Lalu apa yang dapat ditawarkan sebagai solusi kebuntuan tersebut? Kerangka agenda perubahan baik dalam level struktural bangunan pondasi kehidupan bersama perlu diperkuat.
Melalui usulan Francis Wahono, Ekonomi Politik Daulat Rakyat: Pancasila sebagai Acuan Paradigma, 2020, maka tujuan hidup bersama dalam format bernegara, perlu kembali masuk pada upaya menyelesaikan persoalan publik.
Kehidupan bersama, berarti mencapai kesejahteraan bersama, bukan melalui asas perwakilan. Bila demikian, maka Pancasila bukan lagi menjadi sebuah mantra diawang-awang, melainkan harus membumi, sebagai serangkaian tindakan yang diimplementasikan pada kehidupan nyata.
Selanjutnya pada titik lain, di tingkat kultural, kita perlu melakukan penyegaran bersama tentang imajinasi kehidupan bersama, yang hidup melalui sendi gotong royong, agar tercapai hidup yang menang-menang, mendorong partisipasi dan kolaborasi meraih kebaikan bersama -eudaimonia.

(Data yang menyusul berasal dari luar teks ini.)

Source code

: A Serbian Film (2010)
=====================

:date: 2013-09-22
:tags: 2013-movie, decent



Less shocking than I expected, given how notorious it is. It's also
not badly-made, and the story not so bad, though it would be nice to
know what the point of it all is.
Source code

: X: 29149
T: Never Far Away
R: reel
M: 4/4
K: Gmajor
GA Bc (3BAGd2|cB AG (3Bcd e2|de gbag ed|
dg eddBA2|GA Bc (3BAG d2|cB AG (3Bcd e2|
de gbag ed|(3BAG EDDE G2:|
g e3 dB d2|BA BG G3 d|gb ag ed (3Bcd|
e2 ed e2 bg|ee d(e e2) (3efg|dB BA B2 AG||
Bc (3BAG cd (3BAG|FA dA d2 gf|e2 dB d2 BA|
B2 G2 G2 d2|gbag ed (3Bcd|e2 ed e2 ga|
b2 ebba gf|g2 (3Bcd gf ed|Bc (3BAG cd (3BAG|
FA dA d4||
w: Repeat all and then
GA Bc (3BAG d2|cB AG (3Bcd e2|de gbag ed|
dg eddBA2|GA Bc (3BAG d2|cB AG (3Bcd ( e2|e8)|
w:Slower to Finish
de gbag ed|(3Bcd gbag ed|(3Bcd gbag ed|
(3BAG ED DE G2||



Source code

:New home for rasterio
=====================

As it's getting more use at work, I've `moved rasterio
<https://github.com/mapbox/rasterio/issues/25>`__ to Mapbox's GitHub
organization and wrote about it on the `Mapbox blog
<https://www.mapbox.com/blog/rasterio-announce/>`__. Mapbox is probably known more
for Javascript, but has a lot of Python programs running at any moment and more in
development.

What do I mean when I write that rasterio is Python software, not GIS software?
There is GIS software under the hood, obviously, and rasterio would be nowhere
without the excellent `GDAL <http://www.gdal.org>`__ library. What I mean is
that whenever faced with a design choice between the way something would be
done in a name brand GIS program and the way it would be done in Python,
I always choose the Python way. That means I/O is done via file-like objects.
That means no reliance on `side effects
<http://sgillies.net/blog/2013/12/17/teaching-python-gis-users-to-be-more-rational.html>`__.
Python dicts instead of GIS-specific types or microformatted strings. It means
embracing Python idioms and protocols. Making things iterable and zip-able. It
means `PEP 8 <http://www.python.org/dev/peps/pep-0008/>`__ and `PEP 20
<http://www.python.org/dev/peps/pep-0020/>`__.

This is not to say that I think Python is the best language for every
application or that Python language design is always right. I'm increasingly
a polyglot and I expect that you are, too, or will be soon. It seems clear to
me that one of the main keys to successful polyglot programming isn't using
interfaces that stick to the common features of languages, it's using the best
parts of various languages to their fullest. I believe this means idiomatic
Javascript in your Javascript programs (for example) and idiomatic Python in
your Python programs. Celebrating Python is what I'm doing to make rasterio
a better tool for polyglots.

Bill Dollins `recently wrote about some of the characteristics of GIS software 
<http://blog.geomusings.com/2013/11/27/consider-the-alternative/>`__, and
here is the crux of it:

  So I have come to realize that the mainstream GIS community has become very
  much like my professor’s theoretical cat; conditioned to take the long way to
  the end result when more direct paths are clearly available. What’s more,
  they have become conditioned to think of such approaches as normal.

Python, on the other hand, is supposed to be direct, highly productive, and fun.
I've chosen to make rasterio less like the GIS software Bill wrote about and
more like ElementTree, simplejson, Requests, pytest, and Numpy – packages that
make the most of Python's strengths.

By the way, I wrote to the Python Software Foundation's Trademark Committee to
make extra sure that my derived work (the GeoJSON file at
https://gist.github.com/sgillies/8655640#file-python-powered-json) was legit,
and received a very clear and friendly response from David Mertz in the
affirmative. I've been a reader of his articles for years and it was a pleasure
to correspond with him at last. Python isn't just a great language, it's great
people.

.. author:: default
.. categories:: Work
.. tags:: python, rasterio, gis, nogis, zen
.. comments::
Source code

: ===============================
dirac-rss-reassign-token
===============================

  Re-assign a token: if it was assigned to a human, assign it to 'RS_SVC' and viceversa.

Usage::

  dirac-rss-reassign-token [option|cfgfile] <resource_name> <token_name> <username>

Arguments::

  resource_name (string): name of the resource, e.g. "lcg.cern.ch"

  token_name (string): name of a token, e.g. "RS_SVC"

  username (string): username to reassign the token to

Kembali ke pertanyaan mendalam, maukah kita? Mengalahkan para criminal jelas membutuhkan kesatuan pikiran serta tindakan dari para pemilik kedaulatan dan kebaikan. Sebagaimana Ali bin Abi Thalib berkata, kejahatan -kebatilan yang terorganisir akan mengalahkan kebaikan yang tidak terorganisir.